Obwohl Pfauen nicht so hĂŒbsch wie Pfauen sind, haben sie einen großen Vorteil gegenĂŒber den MĂ€nnchen der Spezies: ihre FlugfĂ€higkeit. Weil Pfauen diese langen, voluminösen SchwĂ€nze nicht haben, um sie zu beschweren, sind sie viel bessere Flieger als Pfaue. Dies bedeutet, dass sie Raubtieren leichter als MĂ€nner entkommen können. Die braunen Federn einer Pfauhenne helfen ihr auch dabei, sich besser in ihre Umgebung zu integrieren als ein Pfau. Dies ist nĂŒtzlich wĂ€hrend der Brutzeit, wenn weibliche Pfauen lange Zeit auf ihrem Nest bleiben mĂŒssen. Ohne die Tarnung, die ihre Federn bieten, wĂ€re eine Pfaue beim Nisten viel verletzlicher.

Peacock Mating Display

Bilder von Pfauen zeigen hĂ€ufig die Vögel mit ihren ausgebreiteten Schwanzfedern.

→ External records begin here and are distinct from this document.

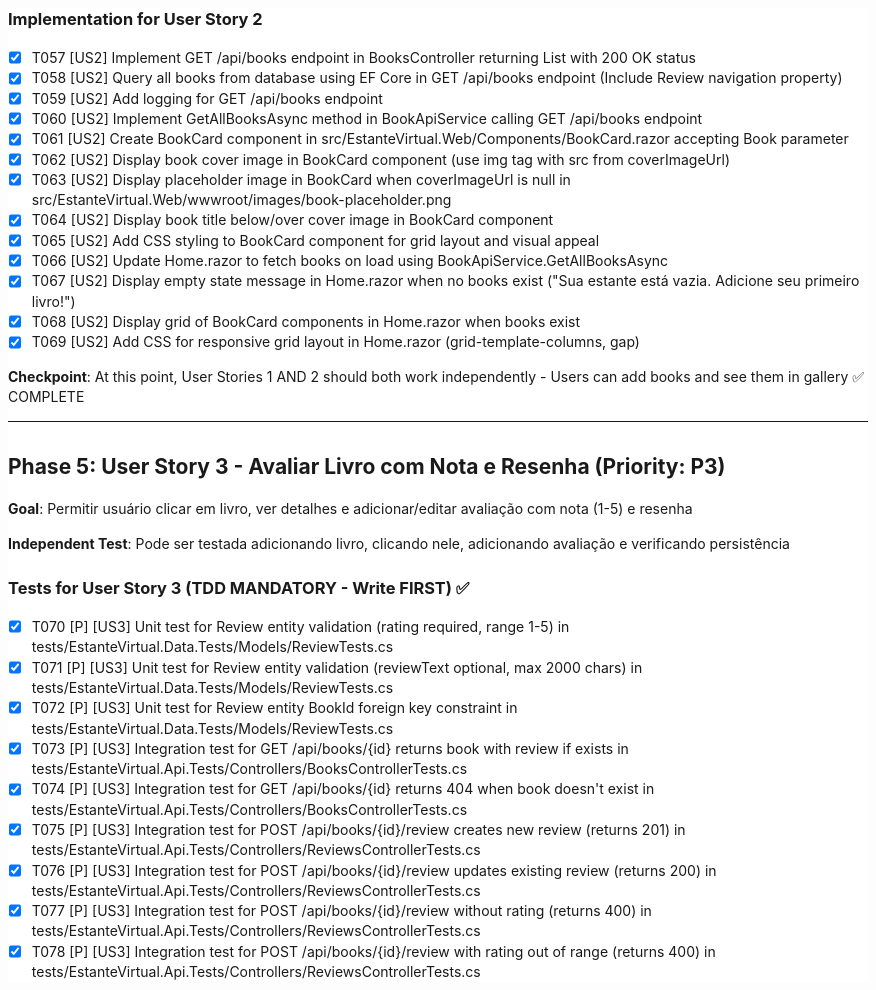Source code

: ### Implementation for User Story 2

- [X] T057 [US2] Implement GET /api/books endpoint in BooksController returning List<BookDto> with 200 OK status
- [X] T058 [US2] Query all books from database using EF Core in GET /api/books endpoint (Include Review navigation property)
- [X] T059 [US2] Add logging for GET /api/books endpoint
- [X] T060 [US2] Implement GetAllBooksAsync method in BookApiService calling GET /api/books endpoint
- [X] T061 [US2] Create BookCard component in src/EstanteVirtual.Web/Components/BookCard.razor accepting Book parameter
- [X] T062 [US2] Display book cover image in BookCard component (use img tag with src from coverImageUrl)
- [X] T063 [US2] Display placeholder image in BookCard when coverImageUrl is null in src/EstanteVirtual.Web/wwwroot/images/book-placeholder.png
- [X] T064 [US2] Display book title below/over cover image in BookCard component
- [X] T065 [US2] Add CSS styling to BookCard component for grid layout and visual appeal
- [X] T066 [US2] Update Home.razor to fetch books on load using BookApiService.GetAllBooksAsync
- [X] T067 [US2] Display empty state message in Home.razor when no books exist ("Sua estante está vazia. Adicione seu primeiro livro!")
- [X] T068 [US2] Display grid of BookCard components in Home.razor when books exist
- [X] T069 [US2] Add CSS for responsive grid layout in Home.razor (grid-template-columns, gap)

**Checkpoint**: At this point, User Stories 1 AND 2 should both work independently - Users can add books and see them in gallery ✅ COMPLETE

---

## Phase 5: User Story 3 - Avaliar Livro com Nota e Resenha (Priority: P3)

**Goal**: Permitir usuário clicar em livro, ver detalhes e adicionar/editar avaliação com nota (1-5) e resenha

**Independent Test**: Pode ser testada adicionando livro, clicando nele, adicionando avaliação e verificando persistência

### Tests for User Story 3 (TDD MANDATORY - Write FIRST) ✅

- [X] T070 [P] [US3] Unit test for Review entity validation (rating required, range 1-5) in tests/EstanteVirtual.Data.Tests/Models/ReviewTests.cs
- [X] T071 [P] [US3] Unit test for Review entity validation (reviewText optional, max 2000 chars) in tests/EstanteVirtual.Data.Tests/Models/ReviewTests.cs
- [X] T072 [P] [US3] Unit test for Review entity BookId foreign key constraint in tests/EstanteVirtual.Data.Tests/Models/ReviewTests.cs
- [X] T073 [P] [US3] Integration test for GET /api/books/{id} returns book with review if exists in tests/EstanteVirtual.Api.Tests/Controllers/BooksControllerTests.cs
- [X] T074 [P] [US3] Integration test for GET /api/books/{id} returns 404 when book doesn't exist in tests/EstanteVirtual.Api.Tests/Controllers/BooksControllerTests.cs
- [X] T075 [P] [US3] Integration test for POST /api/books/{id}/review creates new review (returns 201) in tests/EstanteVirtual.Api.Tests/Controllers/ReviewsControllerTests.cs
- [X] T076 [P] [US3] Integration test for POST /api/books/{id}/review updates existing review (returns 200) in tests/EstanteVirtual.Api.Tests/Controllers/ReviewsControllerTests.cs
- [X] T077 [P] [US3] Integration test for POST /api/books/{id}/review without rating (returns 400) in tests/EstanteVirtual.Api.Tests/Controllers/ReviewsControllerTests.cs
- [X] T078 [P] [US3] Integration test for POST /api/books/{id}/review with rating out of range (returns 400) in tests/EstanteVirtual.Api.Tests/Controllers/ReviewsControllerTests.cs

Diese Schwanzfedern-Fans sind Teil der Art und Weise wie Pfauen Freunde anlocken. Viele Vogelarten betreiben Umzugsrituale; In diesen Ritualen, wenn ein Mann und eine Frau sich finden, zeigt einer oder beide eine Art von Darstellung. Dies beinhaltet oft das Zeigen des Gefieders und das AusfĂŒhren einer Art von "Tanz" oder eines bestimmten Satzes von Bewegungen. Bei einigen Vogelarten fĂŒhren MĂ€nnchen und Weibchen gemeinsam ein Balzritual durch. Es wird angenommen, dass diese Art von Ritual dazu beitrĂ€gt, eine soziale Bindung zwischen dem neu verbundenen Paar zu schaffen. Bei anderen Vogelarten wird nur ein Vogel - normalerweise der mĂ€nnliche - gezeigt. So ist es bei Pfauen.

Wenn ein mĂ€nnlicher Pfau eine Pfaue findet, mit der er sich paaren möchte, entfaltet er zuerst seine Schwanzfedern. Oft wird er in den Pfad der Pfaue treten, um seine Anwesenheit offensichtlich zu machen. Dann beginnt er zu zittern und seine Federn bewegen sich schnell hin und her. Dies reflektiert das Licht von den hoch schillernden Federn, was ihn noch heller erscheinen lĂ€sst. Wenn die Pfaue von seiner Darstellung beeindruckt ist, nĂ€hert sie sich ihren Bewegungen fĂŒr einige Momente, bevor sie sich mit ihm paart. Jedoch werden die meisten Pfauanzeigen von den Peahens abgelehnt, die sehr wĂ€hlerisch zu sein scheinen. Es wird vermutet, dass Pfauen versuchen, ein MĂ€nnchen mit dem hellsten Gefieder auszuwĂ€hlen, das möglich ist, weil es ein Zeichen guter Gesundheit ist, was ein Zeichen guter Genetik ist. Es liegt nahe, dass, wenn ein Weibchen einen starken, gesunden Partner wĂ€hlt, ihre KĂŒken einen genetischen Vorteil haben und eher im Erwachsenenalter ĂŒberleben werden.